= Activity =
Reproduce the entire listing exactly. Leave the pictures out.

= Stored data =
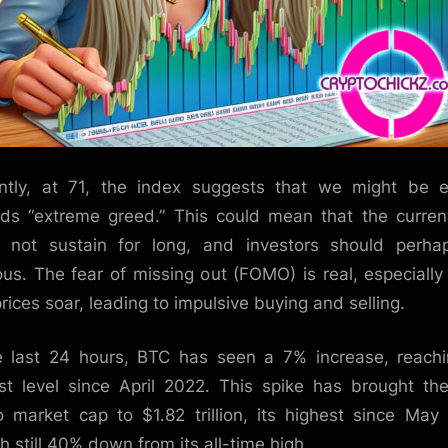
ntly, at 71, the index suggests that we might be 
ds “extreme greed.” This could mean that the current
 not sustain for long, and investors should perh
ous. The fear of missing out (FOMO) is real, especiall
rices soar, leading to impulsive buying and selling.
e last 24 hours, BTC has seen a 7% increase, reachi
st level since April 2022. This spike has brought the
o market cap to $1.82 trillion, its highest since May
h still 40% down from its all-time high.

= Reply to the exercise =
ntly, at 71, the index suggests that we might be 
ds “extreme greed.” This could mean that the current
 not sustain for long, and investors should perh
ous. The fear of missing out (FOMO) is real, especiall
rices soar, leading to impulsive buying and selling.
e last 24 hours, BTC has seen a 7% increase, reachi
st level since April 2022. This spike has brought the
o market cap to $1.82 trillion, its highest since May
h still 40% down from its all-time high.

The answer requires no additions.